____ Data for this exercise

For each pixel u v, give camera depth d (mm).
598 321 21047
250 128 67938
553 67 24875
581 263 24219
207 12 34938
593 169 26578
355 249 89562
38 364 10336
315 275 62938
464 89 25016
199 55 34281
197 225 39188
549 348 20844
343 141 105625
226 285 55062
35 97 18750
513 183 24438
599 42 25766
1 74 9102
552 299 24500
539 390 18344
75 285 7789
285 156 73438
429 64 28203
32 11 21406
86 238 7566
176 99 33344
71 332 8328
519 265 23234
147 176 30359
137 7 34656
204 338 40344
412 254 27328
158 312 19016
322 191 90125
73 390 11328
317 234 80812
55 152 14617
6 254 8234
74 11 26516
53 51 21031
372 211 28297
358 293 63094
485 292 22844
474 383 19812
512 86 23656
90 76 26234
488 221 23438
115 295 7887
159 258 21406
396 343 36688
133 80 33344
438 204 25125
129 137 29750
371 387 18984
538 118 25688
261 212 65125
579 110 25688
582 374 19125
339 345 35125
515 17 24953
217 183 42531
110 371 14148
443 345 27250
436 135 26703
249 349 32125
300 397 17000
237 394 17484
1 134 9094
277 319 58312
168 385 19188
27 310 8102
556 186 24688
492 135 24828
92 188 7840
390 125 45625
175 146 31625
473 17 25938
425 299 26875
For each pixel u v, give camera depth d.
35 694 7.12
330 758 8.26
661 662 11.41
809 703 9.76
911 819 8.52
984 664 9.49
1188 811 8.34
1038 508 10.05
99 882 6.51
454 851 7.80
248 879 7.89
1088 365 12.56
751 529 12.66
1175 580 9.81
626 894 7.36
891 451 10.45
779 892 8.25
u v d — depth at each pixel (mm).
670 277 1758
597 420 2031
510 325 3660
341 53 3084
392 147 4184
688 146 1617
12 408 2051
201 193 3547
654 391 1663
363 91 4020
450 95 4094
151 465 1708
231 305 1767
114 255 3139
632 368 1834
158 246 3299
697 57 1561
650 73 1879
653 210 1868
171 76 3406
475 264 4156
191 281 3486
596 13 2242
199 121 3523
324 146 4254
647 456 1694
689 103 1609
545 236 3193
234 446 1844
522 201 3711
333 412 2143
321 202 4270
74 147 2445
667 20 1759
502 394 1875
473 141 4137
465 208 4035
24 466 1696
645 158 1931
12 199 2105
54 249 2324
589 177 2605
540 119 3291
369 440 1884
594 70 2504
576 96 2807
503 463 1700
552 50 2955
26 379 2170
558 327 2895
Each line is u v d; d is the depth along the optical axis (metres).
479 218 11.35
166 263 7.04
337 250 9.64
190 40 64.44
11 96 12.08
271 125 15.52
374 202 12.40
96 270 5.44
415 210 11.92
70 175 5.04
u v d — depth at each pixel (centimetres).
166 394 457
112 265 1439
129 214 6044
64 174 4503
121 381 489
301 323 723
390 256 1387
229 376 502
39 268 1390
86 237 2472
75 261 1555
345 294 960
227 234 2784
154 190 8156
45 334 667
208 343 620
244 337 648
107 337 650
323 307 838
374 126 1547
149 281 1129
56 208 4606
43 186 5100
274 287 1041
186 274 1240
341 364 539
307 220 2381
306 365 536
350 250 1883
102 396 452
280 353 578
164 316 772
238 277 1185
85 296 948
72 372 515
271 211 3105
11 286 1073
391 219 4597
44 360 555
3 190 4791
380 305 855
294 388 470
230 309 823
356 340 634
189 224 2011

________

— Exercise directions —
Reproduce exactly, and only, the lines from the start of the entries through the one that contains "1188 811 8.34".

— Answer for this exercise —
For each pixel u v, give camera depth d (mm).
598 321 21047
250 128 67938
553 67 24875
581 263 24219
207 12 34938
593 169 26578
355 249 89562
38 364 10336
315 275 62938
464 89 25016
199 55 34281
197 225 39188
549 348 20844
343 141 105625
226 285 55062
35 97 18750
513 183 24438
599 42 25766
1 74 9102
552 299 24500
539 390 18344
75 285 7789
285 156 73438
429 64 28203
32 11 21406
86 238 7566
176 99 33344
71 332 8328
519 265 23234
147 176 30359
137 7 34656
204 338 40344
412 254 27328
158 312 19016
322 191 90125
73 390 11328
317 234 80812
55 152 14617
6 254 8234
74 11 26516
53 51 21031
372 211 28297
358 293 63094
485 292 22844
474 383 19812
512 86 23656
90 76 26234
488 221 23438
115 295 7887
159 258 21406
396 343 36688
133 80 33344
438 204 25125
129 137 29750
371 387 18984
538 118 25688
261 212 65125
579 110 25688
582 374 19125
339 345 35125
515 17 24953
217 183 42531
110 371 14148
443 345 27250
436 135 26703
249 349 32125
300 397 17000
237 394 17484
1 134 9094
277 319 58312
168 385 19188
27 310 8102
556 186 24688
492 135 24828
92 188 7840
390 125 45625
175 146 31625
473 17 25938
425 299 26875
For each pixel u v, give camera depth d.
35 694 7.12
330 758 8.26
661 662 11.41
809 703 9.76
911 819 8.52
984 664 9.49
1188 811 8.34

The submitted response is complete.